La détenue transsexuelle, condamnée en cour martiale à 35 ans de réclusion pour cette gigantesque fuite de données classées secret défense, va sortir après seulement quelques années derrières les barreaux. (photo AFP)

Chelsea Manning est entrée en prison en tant qu’homme, alors prénommée Bradley, et doit en ressortir mercredi en tant que femme, sept ans après avoir révélé, par WikiLeaks, les bavures militaires américaines. Mais la soldate n’en a pas tout à fait fini avec l’armée.

Nul ne sait exactement à quelle heure l’ancienne taupe de WikiLeaks, qui avait fait fuiter plus de 700.000 documents confidentiels ayant trait aux guerres d’Irak et d’Afghanistan, dont plus de 250.000 câbles diplomatiques qui avaient plongé les Etats-Unis dans l’embarras, doit quitter le pénitencier militaire de Fort Leavenworth, aux confins du Kansas et du Missouri (centre des Etats-Unis).

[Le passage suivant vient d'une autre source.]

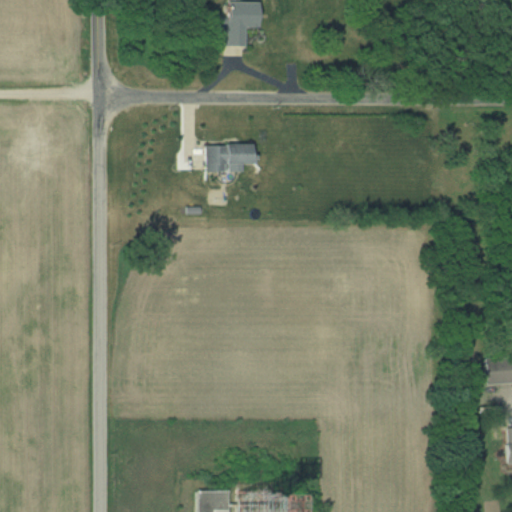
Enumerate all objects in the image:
building: (235, 20)
road: (460, 49)
road: (49, 91)
road: (305, 97)
building: (221, 154)
road: (99, 255)
building: (496, 368)
building: (507, 445)
building: (208, 500)
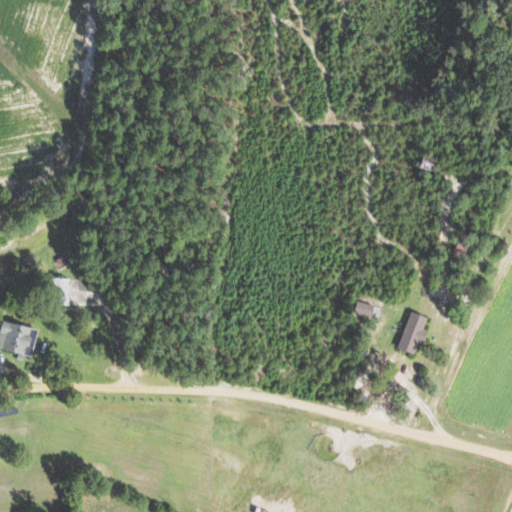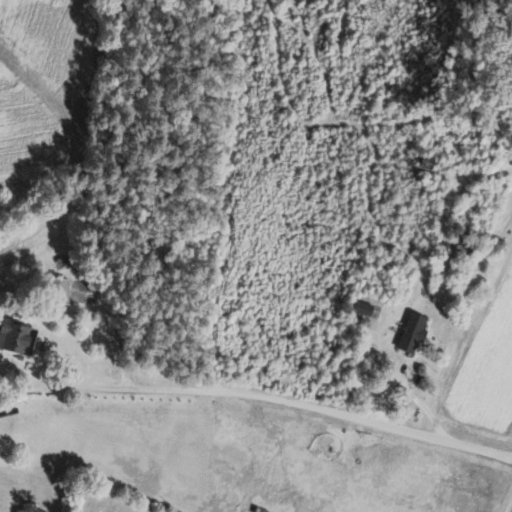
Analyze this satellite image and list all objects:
building: (57, 291)
building: (362, 308)
building: (410, 332)
building: (15, 338)
road: (259, 398)
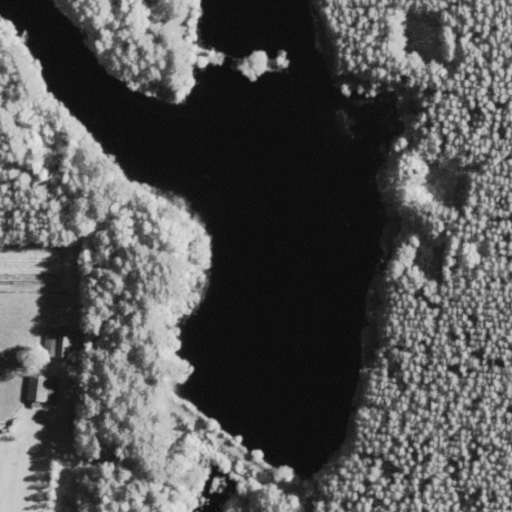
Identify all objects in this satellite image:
building: (61, 343)
building: (43, 388)
building: (80, 423)
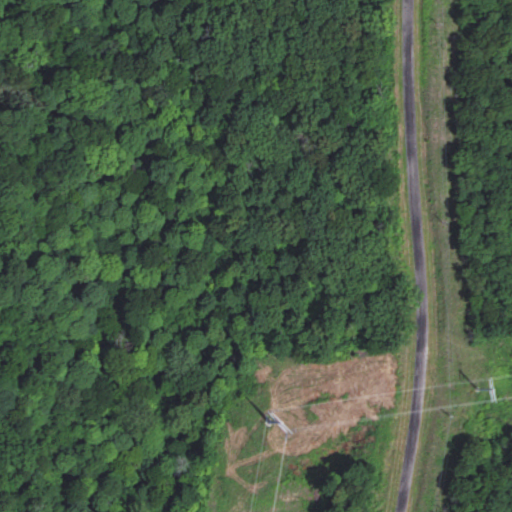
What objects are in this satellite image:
road: (415, 256)
power tower: (479, 387)
power tower: (266, 421)
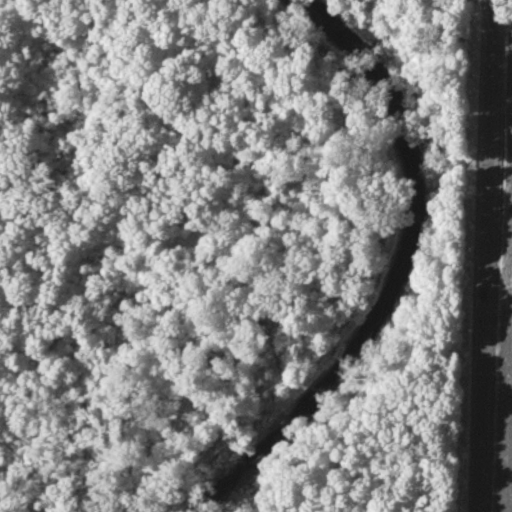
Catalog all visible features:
road: (486, 256)
river: (398, 272)
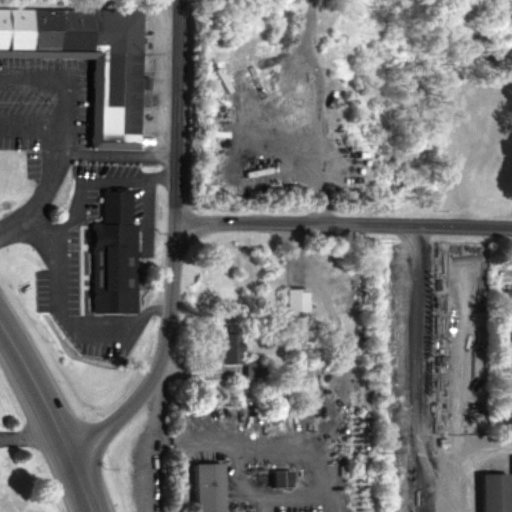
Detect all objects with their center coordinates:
building: (83, 61)
building: (86, 61)
road: (10, 73)
road: (118, 155)
road: (85, 190)
road: (42, 193)
building: (106, 216)
road: (343, 226)
road: (173, 247)
building: (98, 277)
building: (506, 298)
building: (292, 304)
building: (127, 319)
road: (75, 328)
building: (227, 345)
road: (35, 389)
road: (342, 420)
road: (27, 435)
road: (143, 445)
building: (276, 478)
road: (78, 483)
building: (509, 484)
building: (511, 484)
building: (202, 487)
building: (490, 493)
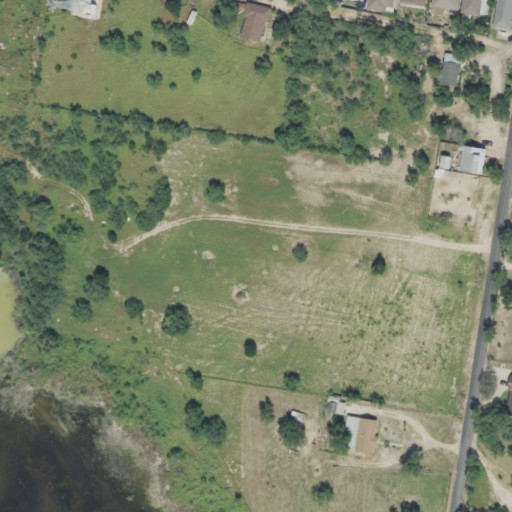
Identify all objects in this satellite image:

La détenue transsexuelle, condamnée en cour martiale à 35 ans de réclusion pour cette gigantesque fuite de données classées secret défense, va sortir après seulement quelques années derrières les barreaux à la faveur d’une peine commuée par l’ancien président Barack Obama (2009-2017), juste avant qu’il ne quitte la Maison Blanche.

Mais la remise de peine n’efface pas la condamnation elle-même. Son appel en justice pourrait s’éterniser et, en attendant, l’ancienne analyste du renseignement aujourd’hui âgée de 29 ans restera légalement un soldat de l’U.S. Army une fois sortie de prison.

Elle sera techniquement en congé sans solde pendant l’examen de l’appel et il reste hautement improbable que Chelsea Manning, qui a revendiqué son identité de femme au lendemain de sa condamnation, soit appelée à servir. Mais un de ses avocats assure que cette situation la maintient sous le joug de l’armée et l’expose à d’éventuelles sanctions au moindre faux pas – comme la révélation de nouveaux documents ou d’écrits qui dérangeraient le Pentagone.

« Plus que deux jours »

Reste que la libération de celle considérée par ses soutiens comme une lanceuse d’alerte, souvent comparée à l’ex-contractuel de la NSA Edward Snowden, est vécue comme un soulagement pour ses proches, après ses deux tentatives de suicide l’an dernier.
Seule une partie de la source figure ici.